### Written task 1
In the stream-zip thread, what is the file name of the test ZIP?

### Selected text
/---

For instance, when I created a ZIP with the standard utilities on Linux, I observed that it has an entry for the "parent folder" as a standalone ZIP entry, before it has an entry for the actual file inside that folder.

The hierarchy in this example ZIP is:

  • A folder\with backslashes: This is the actual folder name, it's a POSIX name so backslash is legal. And it's stored in the ZIP as A folder\with backslashes/
  • A folder\with backslashes/my file\withbackslash.txt: This is the filename within the folder. It's just a file with a backslash in the name.

Here's my test ZIP:

backslashes.zip

So with that backstory about how directories seem to work in ZIPs, I'm very curious about the correct ways to handle directories in stream-zip:

  1. If I want to create a deeply nested directory, is there anything I need to think about and be careful about? Or can I just immediately do name = foo/bar/baz/readme.txt without having to manually create the parent path components (foo/, foo/bar/ and foo/bar/baz/)?
  2. Is it safe to do interleaved writes, like creating foo/a/1.txt, then bar/b/1.txt, then foo/a/2.txt? Meaning is it safe to add directories in a jumbled order to the ZIP file contents? I assume that stream-zip remembers which directories it has already written to the ZIP and doesn't create those paths again.

\---

### Records

/---

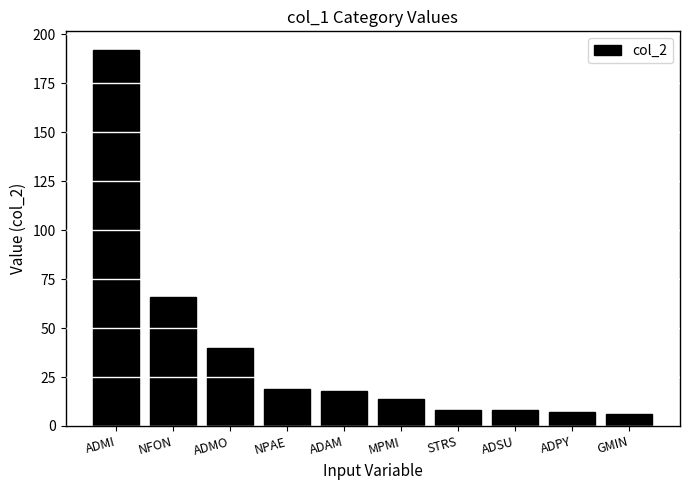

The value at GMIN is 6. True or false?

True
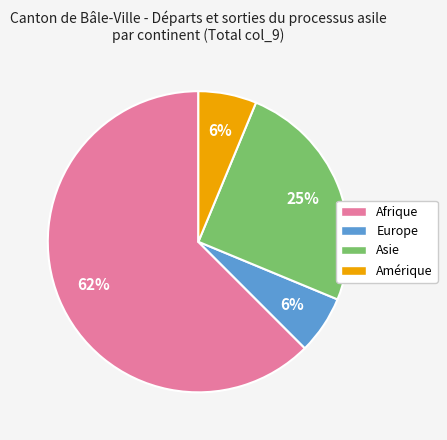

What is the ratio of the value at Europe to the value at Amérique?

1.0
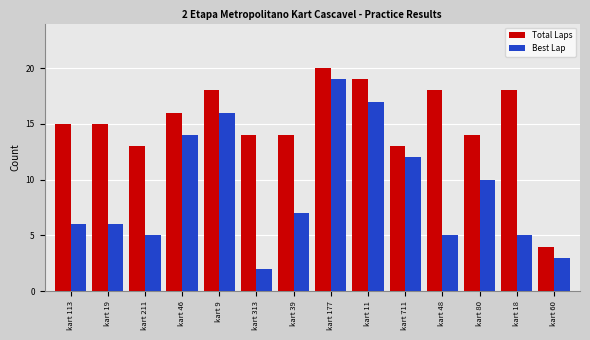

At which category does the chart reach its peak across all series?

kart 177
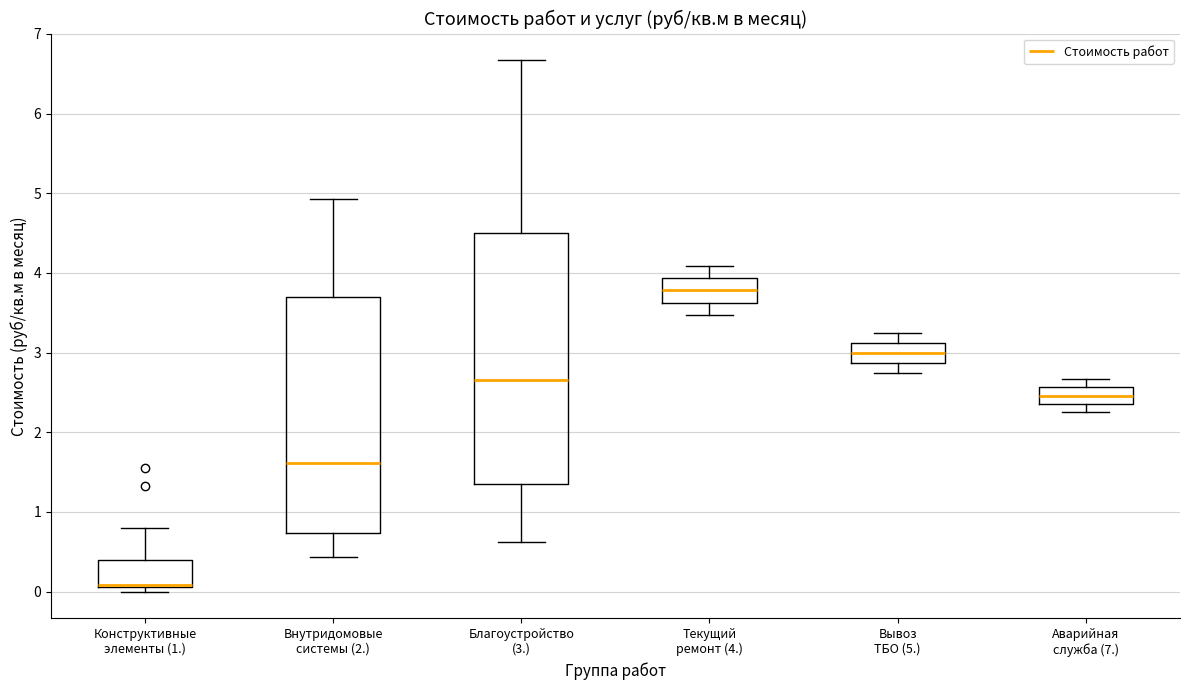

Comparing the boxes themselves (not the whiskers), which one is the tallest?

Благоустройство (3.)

\---

### Written task 2
Please put the chart rows above into a numbered list, with blank lines left out and the pictures omitted.

### Task result 1
backslashes.zip

### Task result 2
1. The value at GMIN is 6. True or false?
2. True
3. What is the ratio of the value at Europe to the value at Amérique?
4. 1.0
5. At which category does the chart reach its peak across all series?
6. kart 177
7. Comparing the boxes themselves (not the whiskers), which one is the tallest?
8. Благоустройство (3.)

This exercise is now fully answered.